= Anthony Hungerford (Roundhead) =

Hungerford should not be confused with his namesake and contemporary, the Royalist Member of Parliament Anthony Hungerford

Anthony Hungerford (1614/15?–1657) was a Colonel in the English Parliamentary army who fought in Ireland during the War of the Three Kingdoms.

==Biography==
In September 1646, Anthony Hungerford, then Major Hungerford, pressed for a commission as governor of the parliamentarian garrison at Stoke and for an appointment as Major of the standing companies in Shropshire. In March 1647 the parliament seems to have accepted his services, and as a Colonel, sent him to Ireland, where he landed on 30 April 1647. He was colonel of a regiment at Drogheda in 1648.

In 1650, after being shot in the head at the Battle of Dungan's Hill in County Meath, he returned to England, where he busied himself in 'discovering' papists' and other delinquents' estates. In July 1652 the council of state granted him £100 to enable him to return to Ireland. He was in 1653 a prisoner for debt in the "upper bench" in London, and petitioned parliament for payment of his commission as a debtor.
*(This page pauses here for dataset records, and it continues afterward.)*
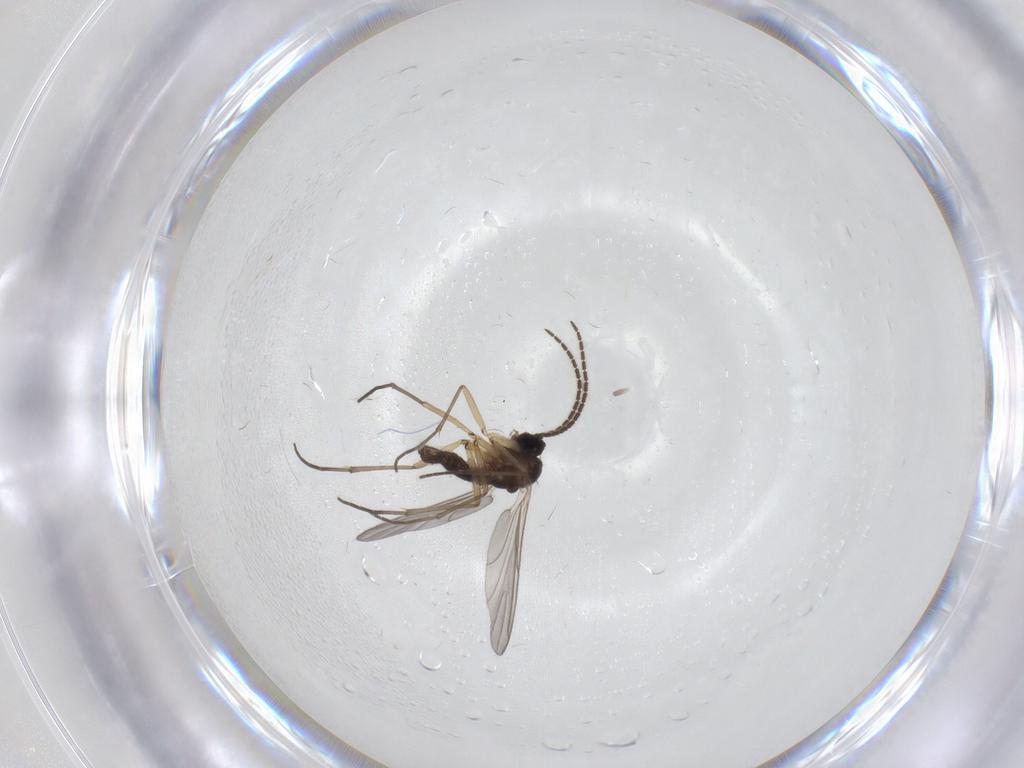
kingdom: Animalia
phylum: Arthropoda
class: Insecta
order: Diptera
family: Sciaridae
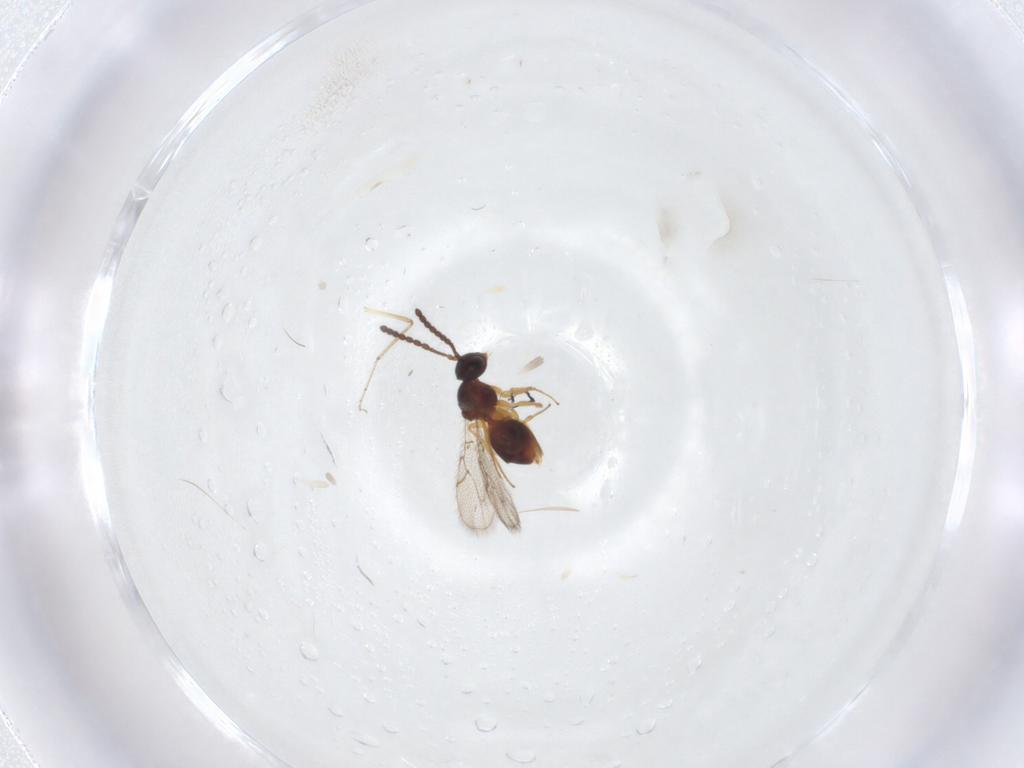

According to a certificate from Sir John Danvers, he was "of most honest and religious conversation, very free from the common vices of swearing, drunkenness, &c., and most valiant and faithful" in the service of the parliament.

He obtained leave to return to Ireland, but on 28 March 1654 his regiment was disbanded, and he himself was left in urgent need. A weekly pension of 20s. was granted him by the Council of State on 17 April 1655. He died on 9 June 1657.

==Family==
Sir Bernard Burke writing in 1884, based on information supplied by William Roberts (the Ulster Herald between 1643 and 1655), said that Anthony Hungerford was descended from Sir John Hungerford of Down Ampney in Gloucestershire, (Anthony's great-grandfather) through his second son Henry Hungerford of Marston in Wiltshire, whose son, also Henry Hungerford of Marston was Anthony's father. William John Hardy writing in the Dictionary of National Biography, in a volume published in 1891, suggested that he may possibly have been the "brother or half-brother of the royalist Anthony, for the Hungerfords often gave the same Christian name to more than one of their children", but Stephen Wright updating Hardy's article for the Oxford Dictionary of Biography suggests that "he may have been the son of Thomas Hungerford, gentleman of Garsdon, Wiltshire. As a young child he was acquainted with Sir John Danvers (died 1655) of Dauntsey, an estate close to properties owned by a junior branch of the Hungerford family at Garsdon. For this reason he could be the Anthony Hungerford who on 9 November 1632 matriculated from Queen's College, Oxford, at the age of seventeen, the son of Thomas of Garsdon".

In 1658 his widow, Chrisagon, petitioned Oliver Cromwell for relief. The petition was passed to the committee at Ely House, but no record exists as to whether she was granted relief.